Taşeron devletler, taşeron örgütler dönemlerinde zulüm altında inleyen Müslüman halklar oldu ve olmaya da devam ediyor.. Bu taşeronlar, efendileri adına silahlarını Müslüman halka çevirdiler. Cebren halkı tedip ve terbiye etmeye kalkıştılar ve kalkışıyorlar. Silahlarını Küffara çevirmeyen, Dar’ül- İslam’ın beşeri, maddi ve manevi birikimlerini tarumar eden her devlet ve örgüt taşerondur. Halkı ulus, mezhep, devlet adına parçalayan Ümmet’in vahdetine engel olanlar taşerondur.
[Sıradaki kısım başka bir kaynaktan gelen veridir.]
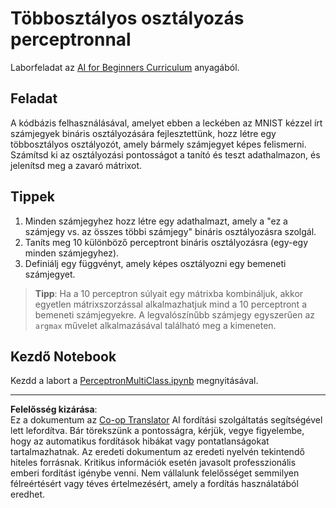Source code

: <!--
CO_OP_TRANSLATOR_METADATA:
{
  "original_hash": "ba5d1eb353d20d3e7181066b3c424b99",
  "translation_date": "2025-08-29T12:06:36+00:00",
  "source_file": "lessons/3-NeuralNetworks/03-Perceptron/lab/README.md",
  "language_code": "hu"
}
-->
# Többosztályos osztályozás perceptronnal

Laborfeladat az [AI for Beginners Curriculum](https://github.com/microsoft/ai-for-beginners) anyagából.

## Feladat

A kódbázis felhasználásával, amelyet ebben a leckében az MNIST kézzel írt számjegyek bináris osztályozására fejlesztettünk, hozz létre egy többosztályos osztályozót, amely bármely számjegyet képes felismerni. Számítsd ki az osztályozási pontosságot a tanító és teszt adathalmazon, és jelenítsd meg a zavaró mátrixot.

## Tippek

1. Minden számjegyhez hozz létre egy adathalmazt, amely a "ez a számjegy vs. az összes többi számjegy" bináris osztályozásra szolgál.
1. Taníts meg 10 különböző perceptront bináris osztályozásra (egy-egy minden számjegyhez).
1. Definiálj egy függvényt, amely képes osztályozni egy bemeneti számjegyet.

> **Tipp**: Ha a 10 perceptron súlyait egy mátrixba kombináljuk, akkor egyetlen mátrixszorzással alkalmazhatjuk mind a 10 perceptront a bemeneti számjegyekre. A legvalószínűbb számjegy egyszerűen az `argmax` művelet alkalmazásával található meg a kimeneten.

## Kezdő Notebook

Kezdd a labort a [PerceptronMultiClass.ipynb](PerceptronMultiClass.ipynb) megnyitásával.

---

**Felelősség kizárása**:  
Ez a dokumentum az [Co-op Translator](https://github.com/Azure/co-op-translator) AI fordítási szolgáltatás segítségével lett lefordítva. Bár törekszünk a pontosságra, kérjük, vegye figyelembe, hogy az automatikus fordítások hibákat vagy pontatlanságokat tartalmazhatnak. Az eredeti dokumentum az eredeti nyelvén tekintendő hiteles forrásnak. Kritikus információk esetén javasolt professzionális emberi fordítást igénybe venni. Nem vállalunk felelősséget semmilyen félreértésért vagy téves értelmezésért, amely a fordítás használatából eredhet.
Ulusal ve örgütsel çıkarları için; Uluslararası güç odaklarıyla iş tutan, onların velayetine sığınan her devlet ve örgüt taşerondur.
Allah’ın Rahman ve Hadi isminin tecellisi olan İslam, insanlığın gündemine halis bir şekilde nasıl getirilir, Ümmet nasıl aziz olur, Müslümanlar, insanlık içinde Maruf’u temsil Münker’den içtinap eden Vasat, Üsve-i Hasene, Adil, Şahit nitelikleri üzerinden nasıl temayüz eder? Hedefleri için gayret etmeyen devletler ve örgütler taşerondur.
Taşeron devletlerle, taşeron örgütlerle insani ve İslami bir gelecek inşa edilemez.